The pink sisters whom I’ve taught to this point have shown such determination and moxy. They want to feel better, they want to regain as much mobility, flexibly and strength as possible. They don’t want to allow cancer to limit them any more than it already has. Like me, women come to yoga practice feeling tired, nausea, or sore and they breathe deeply into those spaces, and facilitate for themselves internal healing. Yoga gives them an opportunity to reconnect or perhaps for the first time, connect to their bodies, and listen to the queues their bodies give. To come back to their mat, class after class when it’s not easy nor comfortable is an act of sheer determination in an effort to take control over what each woman can in her journey.

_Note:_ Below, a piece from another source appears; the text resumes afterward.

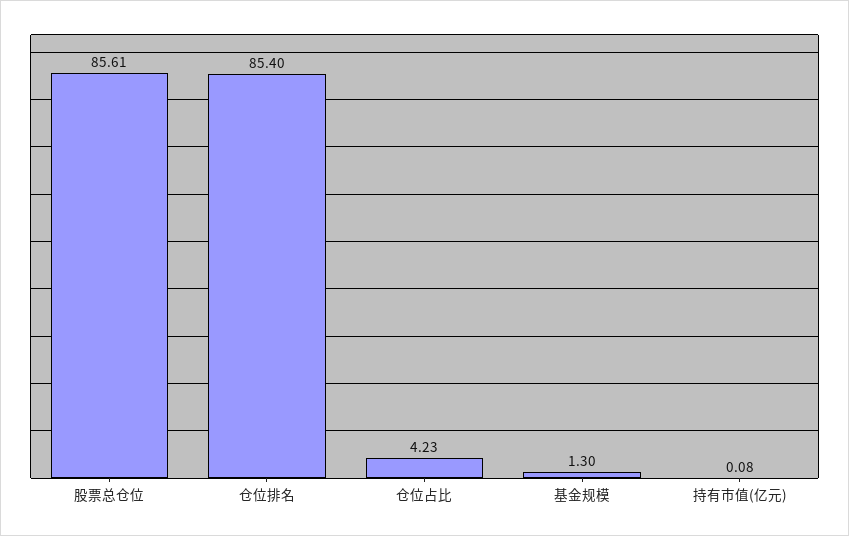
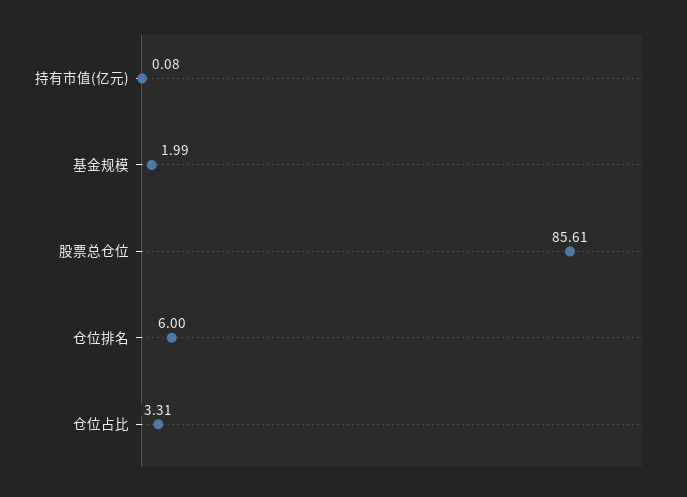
仓位排名: 85.4 -> 6
仓位占比: 4.23 -> 3.31
基金规模: 1.3 -> 1.99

My life was forever be altered by breast cancer. I have a completely fresh and profound knowledge of health and of sickness. I carry the responsibility to pay forward my experience and support I received. It is a gut deep feeling, a burning in my heart that fuels me.
I feel incredibly honored to serve God and others. I'm looking to Jesus for all I require to carry out my life's purpose, to minister to other women and to be a godly momma. I am now taking the leap of faith, totally changing careers and paths, forgoing many creature comforts and corporate stability, in order to live out loud and follow this God given passion. While I am reaching others, I am simultaneously making sure not to burn myself out. I am reminded daily when I look into my daughter’s eyes that mommy must continue to take care of herself too!
A verse I clung to during the past year continues to speak to my heart today, "12 Blessed is the one who perseveres under trial because, having stood the test, that person will receive the crown of life that the Lord has promised to those who love him." James 1:12
My hope and prayer is that we who have been affected by a breast cancer diagnosis will not just survive, but instead, thrive.